When you hear the term “pure functional programming”, does it translate into “dogmatist programming” in your head? Maybe it should translate into “simple programming” instead. Now, if you think that that statements just proves I’m one of the dogmatists, then humor me for a minute.
Let’s try to draw a picture of how a method from an object-oriented language relates to its environment. Let’s start with a simple case, a
bar() call on a
foo object that takes no inputs and gives no outputs.
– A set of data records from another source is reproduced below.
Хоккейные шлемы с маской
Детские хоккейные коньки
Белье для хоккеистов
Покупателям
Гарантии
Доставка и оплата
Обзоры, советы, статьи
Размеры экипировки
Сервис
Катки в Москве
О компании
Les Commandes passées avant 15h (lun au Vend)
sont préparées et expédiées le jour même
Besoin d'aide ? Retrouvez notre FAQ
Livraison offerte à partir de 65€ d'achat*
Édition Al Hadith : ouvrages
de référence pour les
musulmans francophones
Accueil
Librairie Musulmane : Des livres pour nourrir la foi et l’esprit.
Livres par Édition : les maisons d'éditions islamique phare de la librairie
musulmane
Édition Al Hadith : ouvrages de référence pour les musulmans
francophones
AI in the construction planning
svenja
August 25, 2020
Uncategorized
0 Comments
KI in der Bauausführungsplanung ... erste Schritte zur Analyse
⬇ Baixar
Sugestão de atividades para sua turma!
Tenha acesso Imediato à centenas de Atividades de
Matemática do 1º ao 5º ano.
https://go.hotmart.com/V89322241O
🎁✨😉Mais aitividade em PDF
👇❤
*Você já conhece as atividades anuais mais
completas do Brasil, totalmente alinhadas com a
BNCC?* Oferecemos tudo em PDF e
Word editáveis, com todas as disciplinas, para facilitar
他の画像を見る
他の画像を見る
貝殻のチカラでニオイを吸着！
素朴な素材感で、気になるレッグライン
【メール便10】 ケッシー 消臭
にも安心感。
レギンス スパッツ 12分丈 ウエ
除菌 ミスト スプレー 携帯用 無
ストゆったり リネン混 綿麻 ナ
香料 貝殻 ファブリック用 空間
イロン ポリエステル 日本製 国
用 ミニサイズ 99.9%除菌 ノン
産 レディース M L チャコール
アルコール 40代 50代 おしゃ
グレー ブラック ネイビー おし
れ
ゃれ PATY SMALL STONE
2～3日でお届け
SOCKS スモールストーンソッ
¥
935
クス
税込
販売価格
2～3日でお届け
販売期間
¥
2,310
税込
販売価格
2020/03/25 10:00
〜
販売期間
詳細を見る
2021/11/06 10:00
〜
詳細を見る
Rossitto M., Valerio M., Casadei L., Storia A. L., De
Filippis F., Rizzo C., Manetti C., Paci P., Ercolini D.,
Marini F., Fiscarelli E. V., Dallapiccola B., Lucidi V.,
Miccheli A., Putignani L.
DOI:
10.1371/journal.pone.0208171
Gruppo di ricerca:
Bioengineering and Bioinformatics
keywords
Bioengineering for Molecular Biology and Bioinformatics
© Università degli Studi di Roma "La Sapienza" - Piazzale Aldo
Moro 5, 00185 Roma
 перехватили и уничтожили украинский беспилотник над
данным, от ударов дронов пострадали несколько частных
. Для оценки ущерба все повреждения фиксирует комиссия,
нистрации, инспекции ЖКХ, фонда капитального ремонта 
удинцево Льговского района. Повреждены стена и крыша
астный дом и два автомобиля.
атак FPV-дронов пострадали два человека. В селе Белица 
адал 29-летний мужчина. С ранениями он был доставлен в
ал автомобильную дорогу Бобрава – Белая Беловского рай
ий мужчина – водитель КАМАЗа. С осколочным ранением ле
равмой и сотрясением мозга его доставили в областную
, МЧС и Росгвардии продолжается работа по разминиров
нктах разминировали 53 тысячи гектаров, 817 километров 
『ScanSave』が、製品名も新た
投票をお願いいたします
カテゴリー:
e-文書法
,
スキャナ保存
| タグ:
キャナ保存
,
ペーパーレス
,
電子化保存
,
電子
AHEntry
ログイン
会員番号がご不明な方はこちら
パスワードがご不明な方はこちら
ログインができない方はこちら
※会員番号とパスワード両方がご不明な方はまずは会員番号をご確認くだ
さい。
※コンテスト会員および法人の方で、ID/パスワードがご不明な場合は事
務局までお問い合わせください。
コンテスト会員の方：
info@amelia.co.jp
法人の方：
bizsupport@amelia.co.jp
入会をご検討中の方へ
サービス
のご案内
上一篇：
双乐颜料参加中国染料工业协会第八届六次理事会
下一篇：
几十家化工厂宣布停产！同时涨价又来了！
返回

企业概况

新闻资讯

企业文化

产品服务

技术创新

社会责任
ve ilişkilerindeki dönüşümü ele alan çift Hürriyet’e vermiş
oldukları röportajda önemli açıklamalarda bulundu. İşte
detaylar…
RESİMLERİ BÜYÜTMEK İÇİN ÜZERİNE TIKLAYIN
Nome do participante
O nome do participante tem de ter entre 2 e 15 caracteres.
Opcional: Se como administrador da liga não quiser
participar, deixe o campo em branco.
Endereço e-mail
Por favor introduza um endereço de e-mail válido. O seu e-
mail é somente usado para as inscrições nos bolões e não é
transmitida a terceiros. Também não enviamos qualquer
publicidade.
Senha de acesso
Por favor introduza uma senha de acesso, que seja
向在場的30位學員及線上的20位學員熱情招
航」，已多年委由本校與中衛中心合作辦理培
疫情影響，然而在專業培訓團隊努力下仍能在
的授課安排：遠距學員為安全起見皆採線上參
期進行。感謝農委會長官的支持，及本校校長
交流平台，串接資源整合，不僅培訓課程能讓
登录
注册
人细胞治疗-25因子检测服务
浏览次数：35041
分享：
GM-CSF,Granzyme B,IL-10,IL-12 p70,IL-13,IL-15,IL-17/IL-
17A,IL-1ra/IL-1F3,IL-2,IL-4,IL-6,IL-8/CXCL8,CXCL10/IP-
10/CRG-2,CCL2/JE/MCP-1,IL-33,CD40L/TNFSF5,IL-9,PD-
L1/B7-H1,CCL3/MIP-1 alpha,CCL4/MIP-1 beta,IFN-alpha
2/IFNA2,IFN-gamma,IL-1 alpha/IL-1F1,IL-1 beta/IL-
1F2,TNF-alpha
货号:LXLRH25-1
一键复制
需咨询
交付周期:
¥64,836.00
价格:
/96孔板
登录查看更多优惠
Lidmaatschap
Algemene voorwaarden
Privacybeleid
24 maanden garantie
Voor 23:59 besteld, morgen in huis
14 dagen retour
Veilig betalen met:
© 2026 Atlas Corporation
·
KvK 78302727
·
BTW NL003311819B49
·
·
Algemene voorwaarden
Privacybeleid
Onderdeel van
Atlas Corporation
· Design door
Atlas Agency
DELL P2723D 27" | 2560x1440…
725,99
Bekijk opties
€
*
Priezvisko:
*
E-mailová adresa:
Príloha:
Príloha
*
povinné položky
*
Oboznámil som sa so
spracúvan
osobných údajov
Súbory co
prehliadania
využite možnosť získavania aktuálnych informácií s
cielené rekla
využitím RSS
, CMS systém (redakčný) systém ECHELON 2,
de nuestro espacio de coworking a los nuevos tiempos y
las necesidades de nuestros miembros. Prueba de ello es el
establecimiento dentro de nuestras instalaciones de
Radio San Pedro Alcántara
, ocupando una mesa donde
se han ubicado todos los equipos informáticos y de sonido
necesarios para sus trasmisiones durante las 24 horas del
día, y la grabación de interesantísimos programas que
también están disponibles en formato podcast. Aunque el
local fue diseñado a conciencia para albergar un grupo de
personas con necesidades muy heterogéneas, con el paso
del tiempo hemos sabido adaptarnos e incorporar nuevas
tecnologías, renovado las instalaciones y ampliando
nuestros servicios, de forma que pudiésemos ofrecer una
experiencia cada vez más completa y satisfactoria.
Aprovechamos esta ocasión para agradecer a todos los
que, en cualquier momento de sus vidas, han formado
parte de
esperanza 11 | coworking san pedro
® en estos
I am using dotted lines to represent optional components, because really, instead of having an object involved we could have a static method that reads input from the outside world:
Or it could write output to the outside world:
And we could of course have a return value:
And that return value could originate from different parts of the method; it could have multiple exit points:
And then, there is always input parameters:
Some languages even allow for output parameters:
And don’t forget that you could throw an exception:
Actually, you could throw exceptions from different locations; they might bubble up from underlying function calls; who knows how many exceptions might actually get thrown:
And if there is some global state or a singleton or something, you could be interacting with that:
That, ladies and gentlemen, is object-oriented programming. Say whatever else you like about it, it is not particularly simple.
By contrast, here’s how functional programming works. You always have input and output, even if it is only the placeholder unit.
That’s a pure function. Purity is not about elitist dogmatism. It is about simplicity.